ASSIGNMENT:
The answer must be the data, repeated exactly.

===== AVAILABLE DATA =====

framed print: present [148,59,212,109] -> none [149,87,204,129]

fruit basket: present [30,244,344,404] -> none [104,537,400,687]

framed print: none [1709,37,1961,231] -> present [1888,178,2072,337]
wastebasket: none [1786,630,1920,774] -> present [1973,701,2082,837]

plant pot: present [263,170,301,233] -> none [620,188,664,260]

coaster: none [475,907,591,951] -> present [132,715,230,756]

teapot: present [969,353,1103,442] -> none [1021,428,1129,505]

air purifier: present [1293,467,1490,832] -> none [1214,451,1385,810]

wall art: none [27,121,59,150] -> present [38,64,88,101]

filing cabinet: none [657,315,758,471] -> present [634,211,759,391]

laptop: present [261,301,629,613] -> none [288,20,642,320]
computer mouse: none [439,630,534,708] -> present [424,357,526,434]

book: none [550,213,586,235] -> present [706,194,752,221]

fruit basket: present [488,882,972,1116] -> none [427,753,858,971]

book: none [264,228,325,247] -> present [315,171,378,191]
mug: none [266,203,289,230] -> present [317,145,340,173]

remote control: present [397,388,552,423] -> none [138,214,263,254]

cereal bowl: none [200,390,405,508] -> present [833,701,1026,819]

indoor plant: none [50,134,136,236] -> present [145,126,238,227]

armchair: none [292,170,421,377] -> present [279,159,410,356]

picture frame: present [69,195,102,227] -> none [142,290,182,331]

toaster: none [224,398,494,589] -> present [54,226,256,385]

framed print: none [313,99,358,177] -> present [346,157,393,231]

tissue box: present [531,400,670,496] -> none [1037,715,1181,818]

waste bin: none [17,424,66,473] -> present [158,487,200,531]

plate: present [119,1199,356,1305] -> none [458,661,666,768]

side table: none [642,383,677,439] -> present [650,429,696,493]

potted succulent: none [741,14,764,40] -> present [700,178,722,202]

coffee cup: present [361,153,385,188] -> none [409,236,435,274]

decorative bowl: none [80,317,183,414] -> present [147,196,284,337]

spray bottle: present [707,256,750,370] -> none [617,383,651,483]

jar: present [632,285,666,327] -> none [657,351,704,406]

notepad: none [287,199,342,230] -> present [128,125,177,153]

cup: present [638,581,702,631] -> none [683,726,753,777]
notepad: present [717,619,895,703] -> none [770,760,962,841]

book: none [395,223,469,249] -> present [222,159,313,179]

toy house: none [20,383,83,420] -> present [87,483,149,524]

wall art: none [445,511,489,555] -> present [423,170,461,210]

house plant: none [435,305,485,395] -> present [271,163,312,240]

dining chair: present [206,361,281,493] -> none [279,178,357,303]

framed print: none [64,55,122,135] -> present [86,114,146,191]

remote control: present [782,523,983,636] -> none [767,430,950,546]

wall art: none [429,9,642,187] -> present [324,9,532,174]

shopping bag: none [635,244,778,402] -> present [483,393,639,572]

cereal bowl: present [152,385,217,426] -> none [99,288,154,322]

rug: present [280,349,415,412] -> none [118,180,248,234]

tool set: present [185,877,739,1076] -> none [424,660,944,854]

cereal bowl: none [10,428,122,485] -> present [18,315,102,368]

=====

YOUR SOLUTION:
framed print: present [148,59,212,109] -> none [149,87,204,129]

fruit basket: present [30,244,344,404] -> none [104,537,400,687]

framed print: none [1709,37,1961,231] -> present [1888,178,2072,337]
wastebasket: none [1786,630,1920,774] -> present [1973,701,2082,837]

plant pot: present [263,170,301,233] -> none [620,188,664,260]

coaster: none [475,907,591,951] -> present [132,715,230,756]

teapot: present [969,353,1103,442] -> none [1021,428,1129,505]

air purifier: present [1293,467,1490,832] -> none [1214,451,1385,810]

wall art: none [27,121,59,150] -> present [38,64,88,101]

filing cabinet: none [657,315,758,471] -> present [634,211,759,391]

laptop: present [261,301,629,613] -> none [288,20,642,320]
computer mouse: none [439,630,534,708] -> present [424,357,526,434]

book: none [550,213,586,235] -> present [706,194,752,221]

fruit basket: present [488,882,972,1116] -> none [427,753,858,971]

book: none [264,228,325,247] -> present [315,171,378,191]
mug: none [266,203,289,230] -> present [317,145,340,173]

remote control: present [397,388,552,423] -> none [138,214,263,254]

cereal bowl: none [200,390,405,508] -> present [833,701,1026,819]

indoor plant: none [50,134,136,236] -> present [145,126,238,227]

armchair: none [292,170,421,377] -> present [279,159,410,356]

picture frame: present [69,195,102,227] -> none [142,290,182,331]

toaster: none [224,398,494,589] -> present [54,226,256,385]

framed print: none [313,99,358,177] -> present [346,157,393,231]

tissue box: present [531,400,670,496] -> none [1037,715,1181,818]

waste bin: none [17,424,66,473] -> present [158,487,200,531]

plate: present [119,1199,356,1305] -> none [458,661,666,768]

side table: none [642,383,677,439] -> present [650,429,696,493]

potted succulent: none [741,14,764,40] -> present [700,178,722,202]

coffee cup: present [361,153,385,188] -> none [409,236,435,274]

decorative bowl: none [80,317,183,414] -> present [147,196,284,337]

spray bottle: present [707,256,750,370] -> none [617,383,651,483]

jar: present [632,285,666,327] -> none [657,351,704,406]

notepad: none [287,199,342,230] -> present [128,125,177,153]

cup: present [638,581,702,631] -> none [683,726,753,777]
notepad: present [717,619,895,703] -> none [770,760,962,841]

book: none [395,223,469,249] -> present [222,159,313,179]

toy house: none [20,383,83,420] -> present [87,483,149,524]

wall art: none [445,511,489,555] -> present [423,170,461,210]

house plant: none [435,305,485,395] -> present [271,163,312,240]

dining chair: present [206,361,281,493] -> none [279,178,357,303]

framed print: none [64,55,122,135] -> present [86,114,146,191]

remote control: present [782,523,983,636] -> none [767,430,950,546]

wall art: none [429,9,642,187] -> present [324,9,532,174]

shopping bag: none [635,244,778,402] -> present [483,393,639,572]

cereal bowl: present [152,385,217,426] -> none [99,288,154,322]

rug: present [280,349,415,412] -> none [118,180,248,234]

tool set: present [185,877,739,1076] -> none [424,660,944,854]

cereal bowl: none [10,428,122,485] -> present [18,315,102,368]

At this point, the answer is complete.